The Encouragement of Learning


The encouragement of learning is the first pillar of the mission. Considered together with the pursuit of academic excellence, it constitutes the overarching theme of current strategic planning that envisions LMU’s growth into one of the nation’s distinguished Catholic universities.

As a Catholic university, LMU shares a rich intellectual and cultural heritage that is marked by characteristics such as these:
  • It views the world as sacramental and seeks to find God in all things.
  • It esteems both imagination and intellect.
  • It takes philosophical and theological thinking seriously.
  • It engages in ethical discourse and pursues the common good.
  • It eschews the supposition that there can be value-free facts.
  • It seeks an integration of knowledge in which “faith and reason bear harmonious witness to the unity of all truth” (John Paul II, Ex Corde Ecclesiae, 1990, par. 17).

As foundational for inquiry and learning, and consistent with Catholic emphases since the Second Vatican Council, Loyola Marymount intentionally strives to build an intercultural community, actively recruiting students, faculty, and staff from ethnically diverse backgrounds. In a similar way, the university places a premium on ecumenical and inter-religious dialogue. All religions are taken seriously, and a genuine welcome is extended to faculty, staff, and students of diverse faith traditions. This means that at LMU the encouragement of learning is a radical commitment to free and honest inquiry in teaching and research—but always with reverence before the mystery of the universe and openness to the Transcendent.


The Education of the Whole Person


With roots in the spiritual humanism of the renaissance, the university’s Jesuit and Marymount traditions have as one of their hallmarks an abiding concern for the education of the whole person. Growth in knowledge and mastery of a discipline are only part of the total educational experience. As one alumnus has remarked, “I consider my time at LMU a rite of passage to adulthood when I grew intellectually, emotionally, and spiritually.” This kind of integrated personal growth reflects what is traditionally understood by the education of the whole person. It takes place not only in the classrooms, laboratories, and library, but also in the chapels, residence halls, and recreation centers, on the athletic fields, in off-campus service projects, in campus-ministry retreats, and, indeed, wherever students gather. Faculty and staff all contribute to it when they establish a personal relationship with students, listen to them, respect their individuality, and help them to develop their unique talents for lives of freedom and responsibility, leadership and service.
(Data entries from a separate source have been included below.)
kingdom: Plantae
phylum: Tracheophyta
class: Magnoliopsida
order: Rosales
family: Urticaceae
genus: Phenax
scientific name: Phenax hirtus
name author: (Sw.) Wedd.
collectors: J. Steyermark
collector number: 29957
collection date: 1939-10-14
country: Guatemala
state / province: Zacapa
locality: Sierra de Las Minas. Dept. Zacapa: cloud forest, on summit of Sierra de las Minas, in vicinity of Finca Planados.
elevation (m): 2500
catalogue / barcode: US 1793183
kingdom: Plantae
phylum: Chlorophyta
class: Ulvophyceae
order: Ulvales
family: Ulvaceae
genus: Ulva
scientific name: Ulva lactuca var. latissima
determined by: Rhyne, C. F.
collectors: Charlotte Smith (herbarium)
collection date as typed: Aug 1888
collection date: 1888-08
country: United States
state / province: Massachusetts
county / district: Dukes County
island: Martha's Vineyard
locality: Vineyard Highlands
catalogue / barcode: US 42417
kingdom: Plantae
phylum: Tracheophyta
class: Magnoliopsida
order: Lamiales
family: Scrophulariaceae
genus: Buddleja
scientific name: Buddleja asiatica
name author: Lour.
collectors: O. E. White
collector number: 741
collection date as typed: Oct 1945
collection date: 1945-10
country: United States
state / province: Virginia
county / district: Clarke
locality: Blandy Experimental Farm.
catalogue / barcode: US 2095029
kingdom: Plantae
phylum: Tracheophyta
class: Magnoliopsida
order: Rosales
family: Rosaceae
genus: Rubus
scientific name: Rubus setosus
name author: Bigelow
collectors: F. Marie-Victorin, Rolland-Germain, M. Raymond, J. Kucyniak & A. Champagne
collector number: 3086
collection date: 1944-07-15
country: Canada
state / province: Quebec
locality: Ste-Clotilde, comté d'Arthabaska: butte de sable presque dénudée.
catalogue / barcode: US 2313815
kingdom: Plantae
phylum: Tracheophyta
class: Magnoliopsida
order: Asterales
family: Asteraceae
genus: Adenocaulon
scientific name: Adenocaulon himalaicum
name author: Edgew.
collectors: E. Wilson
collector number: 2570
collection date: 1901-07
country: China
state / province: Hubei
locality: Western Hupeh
At its best, the education of the whole person comes to fruition not simply in personal integration but in a sense of one’s place in the global village and concern for those in need. From LMU’s perspective, today’s whole persons are men and women with and for others—visionary men and women able to see beyond the bounds of culture and class and eager to work for the common good wherever it is thwarted by economic, political, or social injustice. This understanding of the education of the whole person provides an easy segue to the third key phrase in the Mission Statement.


The Service of Faith and the Promotion of Justice


In linking active concern for the poor to the service of faith, Loyola Marymount follows the lead of its sponsoring religious communities and the post-Vatican II Church in acknowledging that work for social justice is a requirement--not simply an option--of biblical faith. Even while making common cause with men and women whose work for social justice is motivated by noble secular values, LMU finds its deepest inspiration for the promotion of justice in the concern of the Hebrew scriptures for “the widow, the orphan, and the stranger in the land” and the preference of the Gospels for the “least” of Jesus’ brothers and sisters.

LMU’s decades-old impetus to provide educational opportunities for under-represented groups, its long-standing community-service opportunities for students, and its more recently established faculty grants for faith-and-justice research and curriculum development are all part of the university’s commitment “to work for justice as the gospel requires” (to borrow a phrase from Sister Mary Milligan, speaking as provincial superior of the Marymount Sisters to the university's Board of Trustees)

There are many opportunities for members of our community to reach out to those in need, but doing good for the poor without a change of heart falls short of the university’s faith-and-justice mission. The student who returned from a spring-break immersion to report that “I went there thinking I would serve the people of Appalachia but had no idea how they would change my perception of materialism” speaks to this distinction—and verifies an important pedagogical insight expressed by Fr. Peter-Hans Kolvenbach, superior-general of the Jesuits: “When the heart is touched by experience, the mind may— be challenged to change.” The service of faith and the promotion of justice thus looks toward attitudinal change as a prompt for students and all associated with LMU—to understand the causes of injustice and to work for humanizing changes in society.